**WHAT THE TASK ASKS:** Set down every record below exactly as it stands, leaving out the pictures.
**** DATA FOR THE TASK
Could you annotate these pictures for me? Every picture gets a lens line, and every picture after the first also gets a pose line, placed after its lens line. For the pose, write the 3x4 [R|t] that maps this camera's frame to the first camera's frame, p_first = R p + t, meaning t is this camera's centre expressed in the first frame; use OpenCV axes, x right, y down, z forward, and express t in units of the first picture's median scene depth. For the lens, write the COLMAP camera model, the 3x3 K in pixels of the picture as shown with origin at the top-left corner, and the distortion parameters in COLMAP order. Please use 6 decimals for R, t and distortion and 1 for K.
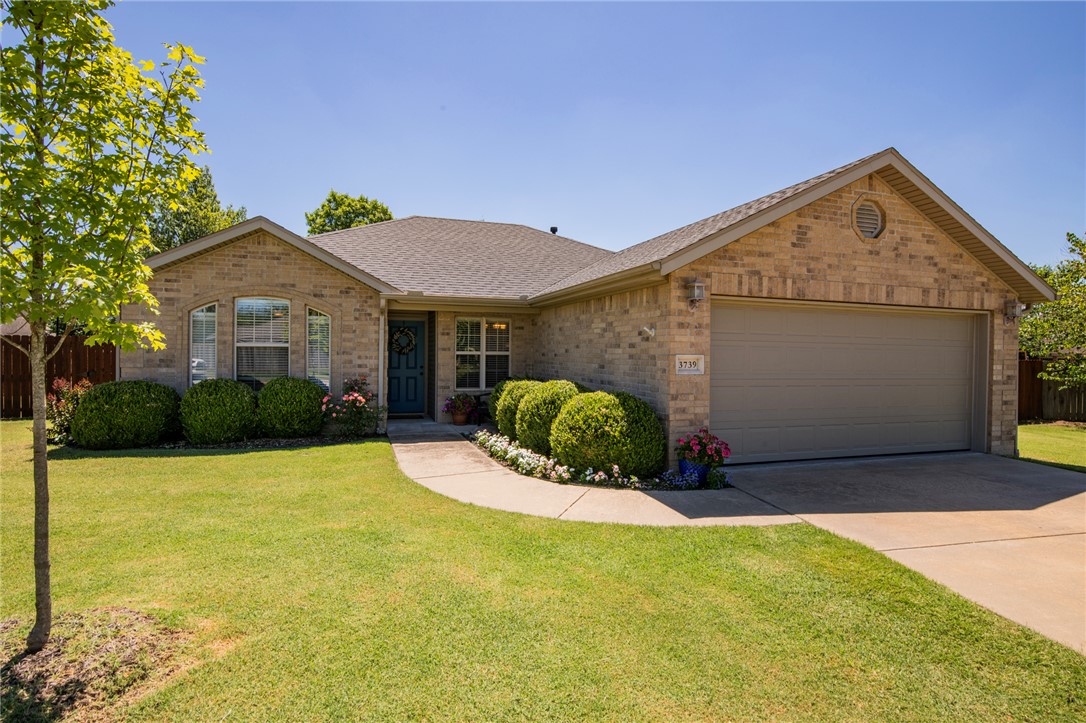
lens RADIAL K [[582.1, 0, 543.0], [0, 582.1, 361.5], [0, 0, 1]] dist [-0.012922, 0.001104]
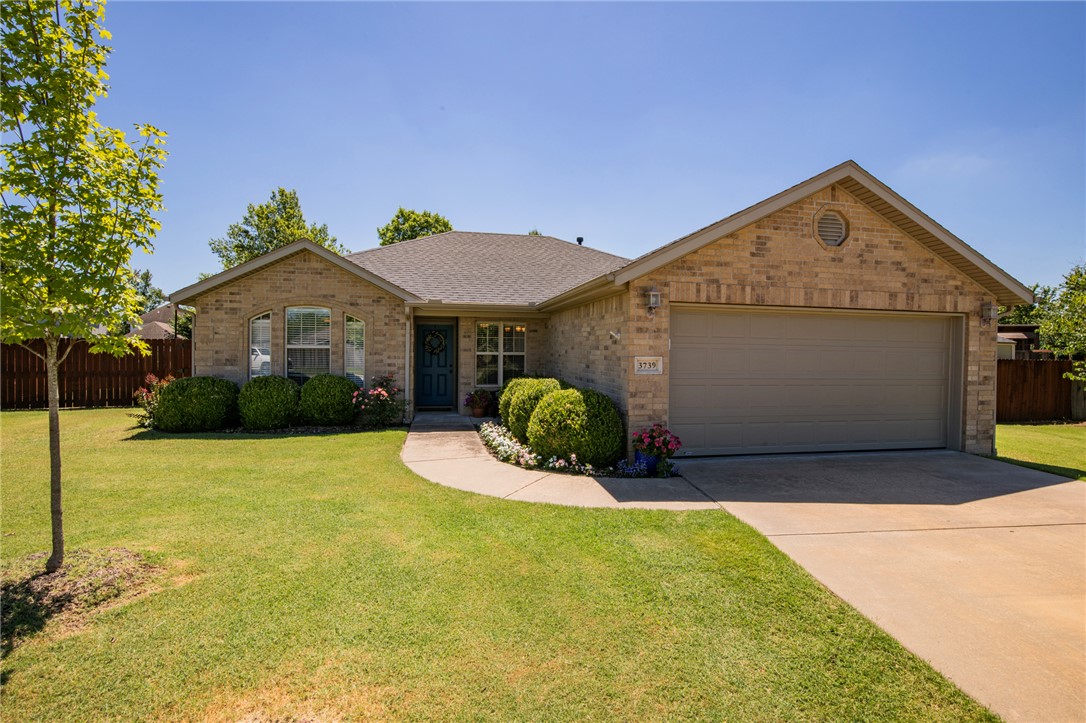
lens RADIAL K [[545.4, 0, 543.0], [0, 545.4, 361.5], [0, 0, 1]] dist [-0.018633, 0.001405]
pose [[0.992340, 0.002020, -0.123517, 0.153548], [-0.001426, 0.999987, 0.004898, -0.005813], [0.123526, -0.004684, 0.992330, -0.046418]]
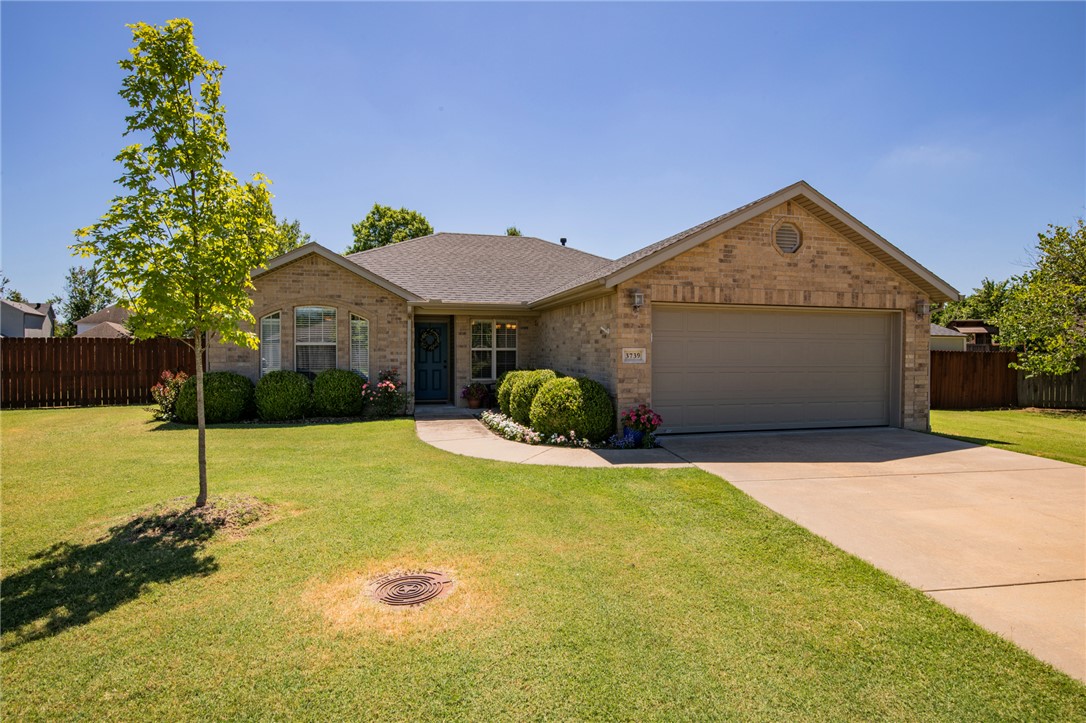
lens RADIAL K [[578.7, 0, 543.0], [0, 578.7, 361.5], [0, 0, 1]] dist [-0.004944, -0.001506]
pose [[0.997176, -0.007071, -0.074764, 0.123562], [0.007375, 0.999966, 0.003793, 0.010353], [0.074735, -0.004334, 0.997194, -0.260616]]
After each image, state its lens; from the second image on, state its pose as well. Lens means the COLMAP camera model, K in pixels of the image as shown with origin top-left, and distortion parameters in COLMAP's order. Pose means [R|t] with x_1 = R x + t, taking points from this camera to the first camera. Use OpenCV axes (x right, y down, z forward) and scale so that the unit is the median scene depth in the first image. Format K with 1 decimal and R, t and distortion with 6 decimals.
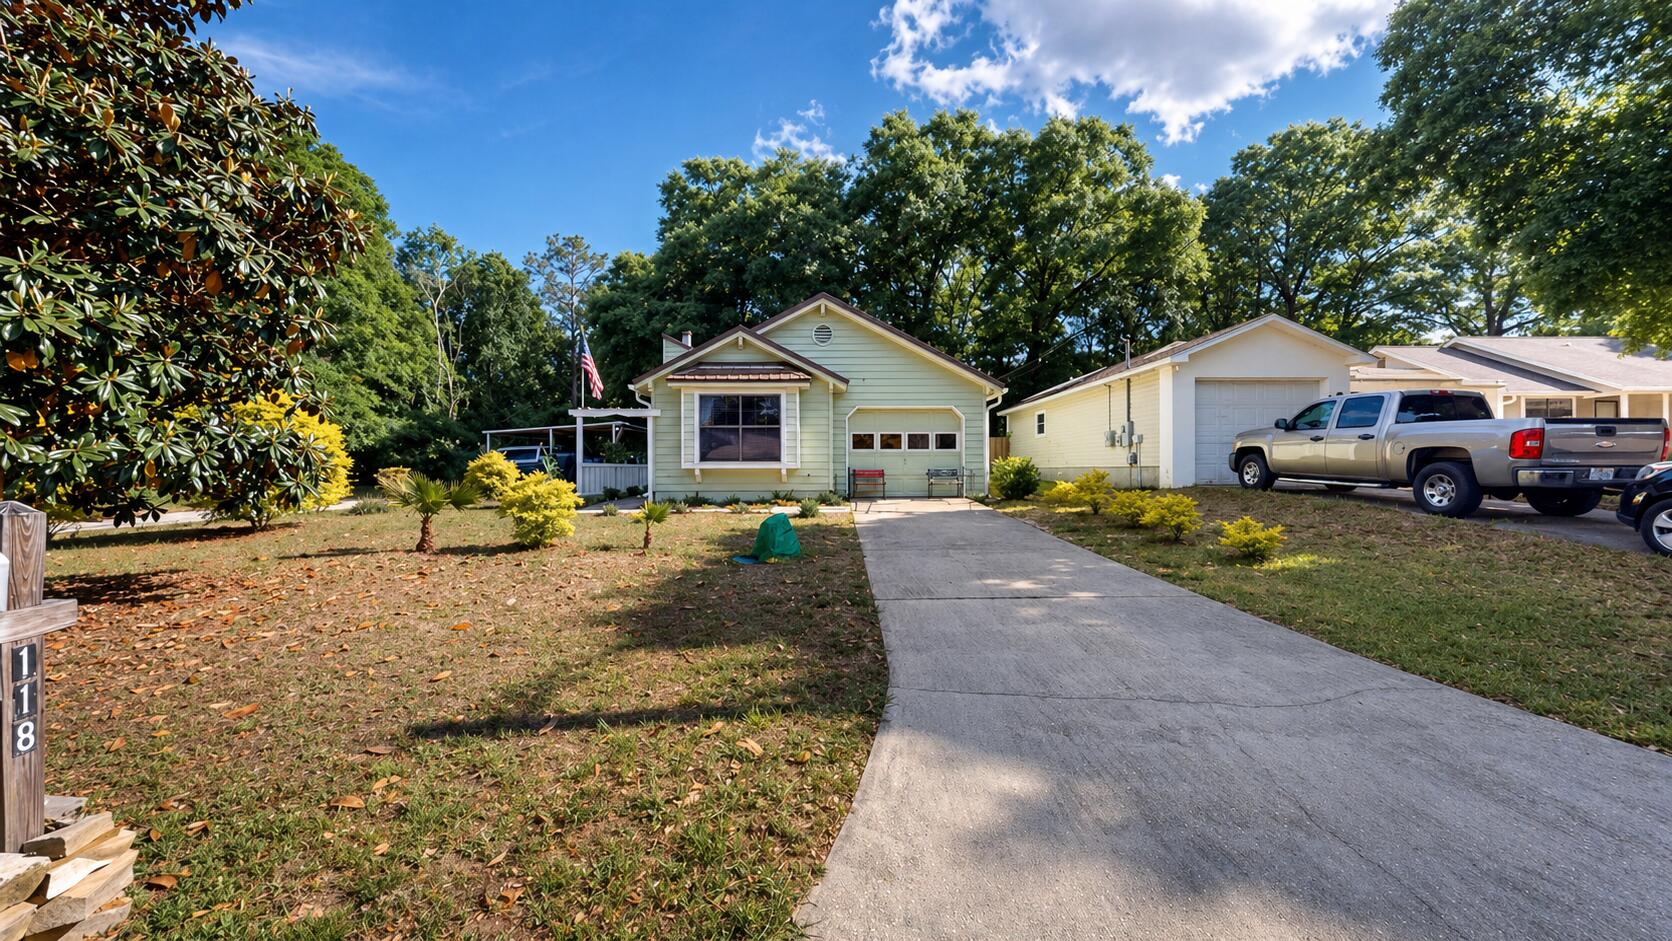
********
**TASK RESPONSE:**
Could you annotate these pictures for me? Every picture gets a lens line, and every picture after the first also gets a pose line, placed after its lens line. For the pose, write the 3x4 [R|t] that maps this camera's frame to the first camera's frame, p_first = R p + t, meaning t is this camera's centre expressed in the first frame; use OpenCV axes, x right, y down, z forward, and express t in units of the first picture's median scene depth. For the lens, write the COLMAP camera model, the 3x3 K in pixels of the picture as shown with origin at the top-left corner, and the distortion parameters in COLMAP order. Please use 6 decimals for R, t and distortion and 1 for K.
lens RADIAL K [[582.1, 0, 543.0], [0, 582.1, 361.5], [0, 0, 1]] dist [-0.012922, 0.001104]
lens RADIAL K [[545.4, 0, 543.0], [0, 545.4, 361.5], [0, 0, 1]] dist [-0.018633, 0.001405]
pose [[0.992340, 0.002020, -0.123517, 0.153548], [-0.001426, 0.999987, 0.004898, -0.005813], [0.123526, -0.004684, 0.992330, -0.046418]]
lens RADIAL K [[578.7, 0, 543.0], [0, 578.7, 361.5], [0, 0, 1]] dist [-0.004944, -0.001506]
pose [[0.997176, -0.007071, -0.074764, 0.123562], [0.007375, 0.999966, 0.003793, 0.010353], [0.074735, -0.004334, 0.997194, -0.260616]]
After each image, state its lens; from the second image on, state its pose as well. Lens means the COLMAP camera model, K in pixels of the image as shown with origin top-left, and distortion parameters in COLMAP's order. Pose means [R|t] with x_1 = R x + t, taking points from this camera to the first camera. Use OpenCV axes (x right, y down, z forward) and scale so that the unit is the median scene depth in the first image. Format K with 1 decimal and R, t and distortion with 6 decimals.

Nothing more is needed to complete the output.